(Stored data entries)
▼

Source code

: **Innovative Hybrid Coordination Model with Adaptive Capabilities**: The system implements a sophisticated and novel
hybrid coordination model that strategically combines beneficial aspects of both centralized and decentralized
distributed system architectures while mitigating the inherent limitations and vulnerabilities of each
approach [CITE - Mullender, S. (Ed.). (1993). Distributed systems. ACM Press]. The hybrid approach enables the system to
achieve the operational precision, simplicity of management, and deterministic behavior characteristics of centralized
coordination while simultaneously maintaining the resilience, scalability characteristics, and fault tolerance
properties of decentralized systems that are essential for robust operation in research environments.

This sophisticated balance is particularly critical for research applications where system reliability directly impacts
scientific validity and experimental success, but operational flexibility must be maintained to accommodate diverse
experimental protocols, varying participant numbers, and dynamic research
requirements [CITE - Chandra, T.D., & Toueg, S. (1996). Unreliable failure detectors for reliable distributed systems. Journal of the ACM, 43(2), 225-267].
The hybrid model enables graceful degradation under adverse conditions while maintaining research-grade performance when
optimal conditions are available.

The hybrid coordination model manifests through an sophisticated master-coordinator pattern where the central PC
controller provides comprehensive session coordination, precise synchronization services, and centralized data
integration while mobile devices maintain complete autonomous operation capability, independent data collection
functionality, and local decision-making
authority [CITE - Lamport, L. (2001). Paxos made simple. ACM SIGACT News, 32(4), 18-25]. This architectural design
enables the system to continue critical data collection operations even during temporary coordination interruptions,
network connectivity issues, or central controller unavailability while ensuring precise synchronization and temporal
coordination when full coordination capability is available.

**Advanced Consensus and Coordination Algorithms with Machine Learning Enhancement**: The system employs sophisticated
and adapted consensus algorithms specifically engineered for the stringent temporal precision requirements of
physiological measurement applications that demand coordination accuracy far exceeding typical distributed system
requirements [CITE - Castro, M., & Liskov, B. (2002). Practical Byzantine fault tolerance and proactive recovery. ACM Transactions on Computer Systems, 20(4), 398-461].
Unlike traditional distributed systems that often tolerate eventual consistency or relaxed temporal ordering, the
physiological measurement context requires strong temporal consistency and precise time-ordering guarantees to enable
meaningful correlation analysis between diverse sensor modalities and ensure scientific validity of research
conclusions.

▲

[Problem requirements]: Would you please output every record again, exactly?

[Solution to this problem]:
Source code

: **Innovative Hybrid Coordination Model with Adaptive Capabilities**: The system implements a sophisticated and novel
hybrid coordination model that strategically combines beneficial aspects of both centralized and decentralized
distributed system architectures while mitigating the inherent limitations and vulnerabilities of each
approach [CITE - Mullender, S. (Ed.). (1993). Distributed systems. ACM Press]. The hybrid approach enables the system to
achieve the operational precision, simplicity of management, and deterministic behavior characteristics of centralized
coordination while simultaneously maintaining the resilience, scalability characteristics, and fault tolerance
properties of decentralized systems that are essential for robust operation in research environments.

This sophisticated balance is particularly critical for research applications where system reliability directly impacts
scientific validity and experimental success, but operational flexibility must be maintained to accommodate diverse
experimental protocols, varying participant numbers, and dynamic research
requirements [CITE - Chandra, T.D., & Toueg, S. (1996). Unreliable failure detectors for reliable distributed systems. Journal of the ACM, 43(2), 225-267].
The hybrid model enables graceful degradation under adverse conditions while maintaining research-grade performance when
optimal conditions are available.

The hybrid coordination model manifests through an sophisticated master-coordinator pattern where the central PC
controller provides comprehensive session coordination, precise synchronization services, and centralized data
integration while mobile devices maintain complete autonomous operation capability, independent data collection
functionality, and local decision-making
authority [CITE - Lamport, L. (2001). Paxos made simple. ACM SIGACT News, 32(4), 18-25]. This architectural design
enables the system to continue critical data collection operations even during temporary coordination interruptions,
network connectivity issues, or central controller unavailability while ensuring precise synchronization and temporal
coordination when full coordination capability is available.

**Advanced Consensus and Coordination Algorithms with Machine Learning Enhancement**: The system employs sophisticated
and adapted consensus algorithms specifically engineered for the stringent temporal precision requirements of
physiological measurement applications that demand coordination accuracy far exceeding typical distributed system
requirements [CITE - Castro, M., & Liskov, B. (2002). Practical Byzantine fault tolerance and proactive recovery. ACM Transactions on Computer Systems, 20(4), 398-461].
Unlike traditional distributed systems that often tolerate eventual consistency or relaxed temporal ordering, the
physiological measurement context requires strong temporal consistency and precise time-ordering guarantees to enable
meaningful correlation analysis between diverse sensor modalities and ensure scientific validity of research
conclusions.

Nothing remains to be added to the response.